Data records:
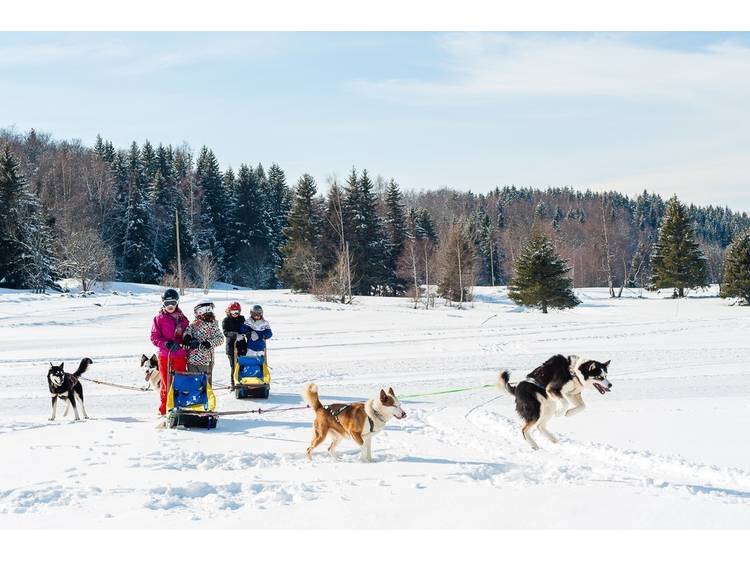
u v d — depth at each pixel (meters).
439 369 19.77
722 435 10.52
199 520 6.61
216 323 12.28
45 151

Task to complete: Since the pictures are not wanted, transcribe the rest of the listing above exactly.

Answer space:
u v d — depth at each pixel (meters).
439 369 19.77
722 435 10.52
199 520 6.61
216 323 12.28
45 151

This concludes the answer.